„Luister naar Luther én Calvijn”
Hedendaagse theologen zijn gebaat bij een stereo-ontvangst: men moet tegelijk naar Luther én Calvijn luisteren.
„Kennisname van Luthers opvatting over heiliging en rechtvaardiging werkt heilzaam tegen allerlei onevenwichtigheid. Calvijns eenheid van rechtvaardiging en heiliging biedt een goed tegenwicht aan de moderne normloosheid en wetteloosheid.” Dat zei dr. A. de Reuver donderdagavond in een lezing voor de studentenvereniging PFSAR van de Theologische Universiteit Apeldoorn. Hij sprak over ”Leven als een christen tussen de spanning van rechtvaardigmaking en heiliging”.Volgens de emeritus hoogleraar was voor zowel Luther als Calvijn de rechtvaardiging het summa, de hoofdsom van hun theologie. Luthers opvattingen zijn vooral te verklaren vanuit het zich afzetten tegen de scholastiek, waar de rechtvaardiging wordt opgevat als Gods genadige tegemoetkoming aan het goede, zij het gebrekkige werk van de mens. Voor Luther is Gods genade echter nooit verdiend loon maar altijd onverdiende, gegeven gerechtigheid. Genade wordt ook nooit eigendom, maar blijft leengoed.

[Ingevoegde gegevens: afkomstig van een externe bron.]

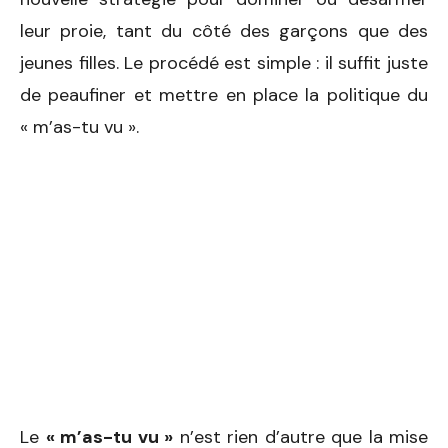
leur proie, tant du côté des garçons que des
jeunes filles. Le procédé est simple : il suffit juste
de peaufiner et mettre en place la politique du
« m’as-tu vu ».
Le
« m’as-tu vu »
n’est rien d’autre que la mise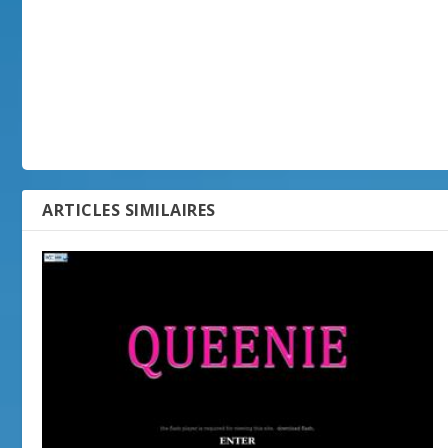
ARTICLES SIMILAIRES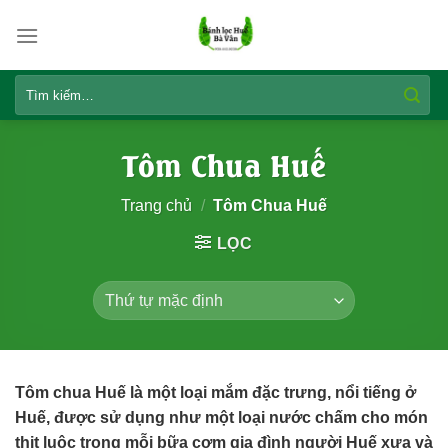
Skip
to
content
Tìm
kiếm:
Tôm Chua Huế
Trang chủ
/
Tôm Chua Huế
LỌC
Tôm chua Huế là một loại mắm đặc trưng, nổi tiếng ở
Huế, được sử dụng như một loại nước chấm cho món
thịt luộc trong mỗi bữa cơm gia đình người Huế xưa và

Dr. De Reuver wees op de tweezijdigheid bij Luther. Niet alleen rechtvaardigt God een mens, maar omgekeerd rechtvaardigt de mens ook God als hij Gods oordeel aanvaardt en Hem in Zijn aanklacht bijvalt. Luther, maar ook Calvijn, ziet een nauwe samenhang tussen zelfveroordeling en vrijspraak. In die zelfveroordeling is het pleiten op Gods genade echter niet afwezig. De voorstelling als zou een zondaar in het gericht niets meer wensen, is volgens dr. De Reuver onreformatorisch. Bij de reformatoren wordt altijd het pleiten op Gods genade en beloften als de kern van ware verootmoediging gezien.
Hoewel bij Luther zowel de rechtvaardiging als de heiliging een door God toegerekend en gegeven geschenk is, heeft de reformator beslist oog gehad voor de vruchtgevolgen van het geloof, stelde dr. De Reuver. Ook bij Luther is het geloof nooit zonder vruchten.
Zakelijk vertonen Luther en Calvijn grote overeenkomsten, stelde dr. De Reuver, maar in terminologie komen de verschillen soms naar voren. Luther vocht tegen het verkeerde heiligingsstreven van het monnikendom, terwijl Calvijn al scherp de desastreuze gevolgen van het verachten van Gods Wet door het libertinisme had gezien.
Noch Luther, noch Calvijn kent een opklimming in de heiliging, wel kennen beiden een toenemende afhankelijkheid van Christus. In beider theologie wordt de heiligmaking niet ópgedragen, maar door de Heilige Geest áángedragen, via het gepredikte Woord.